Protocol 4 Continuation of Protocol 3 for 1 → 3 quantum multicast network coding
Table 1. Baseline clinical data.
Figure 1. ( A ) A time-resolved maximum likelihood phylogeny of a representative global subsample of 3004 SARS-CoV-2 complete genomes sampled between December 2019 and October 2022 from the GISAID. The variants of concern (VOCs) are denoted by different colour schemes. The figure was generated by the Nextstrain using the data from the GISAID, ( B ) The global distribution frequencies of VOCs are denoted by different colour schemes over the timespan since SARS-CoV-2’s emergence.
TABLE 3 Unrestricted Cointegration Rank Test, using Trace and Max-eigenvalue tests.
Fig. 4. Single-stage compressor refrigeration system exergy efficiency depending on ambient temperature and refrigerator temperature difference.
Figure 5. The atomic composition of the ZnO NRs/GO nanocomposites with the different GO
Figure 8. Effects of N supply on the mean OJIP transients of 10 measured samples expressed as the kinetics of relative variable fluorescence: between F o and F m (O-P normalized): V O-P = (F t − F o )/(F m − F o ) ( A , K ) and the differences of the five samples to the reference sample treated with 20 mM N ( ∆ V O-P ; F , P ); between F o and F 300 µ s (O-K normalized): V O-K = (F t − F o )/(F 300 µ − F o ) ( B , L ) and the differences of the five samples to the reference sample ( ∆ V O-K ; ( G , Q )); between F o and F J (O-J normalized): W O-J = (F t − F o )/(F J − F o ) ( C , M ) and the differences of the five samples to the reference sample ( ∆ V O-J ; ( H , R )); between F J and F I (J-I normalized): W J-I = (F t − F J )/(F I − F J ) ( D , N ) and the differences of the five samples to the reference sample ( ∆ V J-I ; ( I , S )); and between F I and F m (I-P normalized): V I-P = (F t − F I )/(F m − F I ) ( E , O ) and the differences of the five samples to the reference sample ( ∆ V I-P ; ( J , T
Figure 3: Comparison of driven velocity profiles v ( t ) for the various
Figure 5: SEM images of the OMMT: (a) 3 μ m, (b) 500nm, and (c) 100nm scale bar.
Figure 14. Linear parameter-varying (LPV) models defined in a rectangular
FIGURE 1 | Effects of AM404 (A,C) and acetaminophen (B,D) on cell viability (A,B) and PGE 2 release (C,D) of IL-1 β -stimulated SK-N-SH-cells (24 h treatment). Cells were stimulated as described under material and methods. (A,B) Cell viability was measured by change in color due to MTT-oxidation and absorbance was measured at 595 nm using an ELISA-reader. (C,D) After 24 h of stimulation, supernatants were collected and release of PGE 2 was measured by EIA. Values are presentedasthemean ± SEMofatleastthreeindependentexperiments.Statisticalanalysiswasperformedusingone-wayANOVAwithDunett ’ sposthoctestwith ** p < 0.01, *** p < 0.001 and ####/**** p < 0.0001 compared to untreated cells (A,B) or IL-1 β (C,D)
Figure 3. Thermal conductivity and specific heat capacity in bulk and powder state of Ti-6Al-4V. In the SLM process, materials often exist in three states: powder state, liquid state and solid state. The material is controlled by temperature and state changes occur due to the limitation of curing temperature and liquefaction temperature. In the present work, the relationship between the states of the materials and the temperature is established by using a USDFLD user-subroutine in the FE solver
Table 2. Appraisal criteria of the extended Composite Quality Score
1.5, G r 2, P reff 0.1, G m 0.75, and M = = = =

+++

▸ TASK TO CARRY OUT: From the listing above, pick out each line where the word "data" appears.

▸ EXERCISE SOLUTION:
Table 1. Baseline clinical data.
Figure 1. ( A ) A time-resolved maximum likelihood phylogeny of a representative global subsample of 3004 SARS-CoV-2 complete genomes sampled between December 2019 and October 2022 from the GISAID. The variants of concern (VOCs) are denoted by different colour schemes. The figure was generated by the Nextstrain using the data from the GISAID, ( B ) The global distribution frequencies of VOCs are denoted by different colour schemes over the timespan since SARS-CoV-2’s emergence.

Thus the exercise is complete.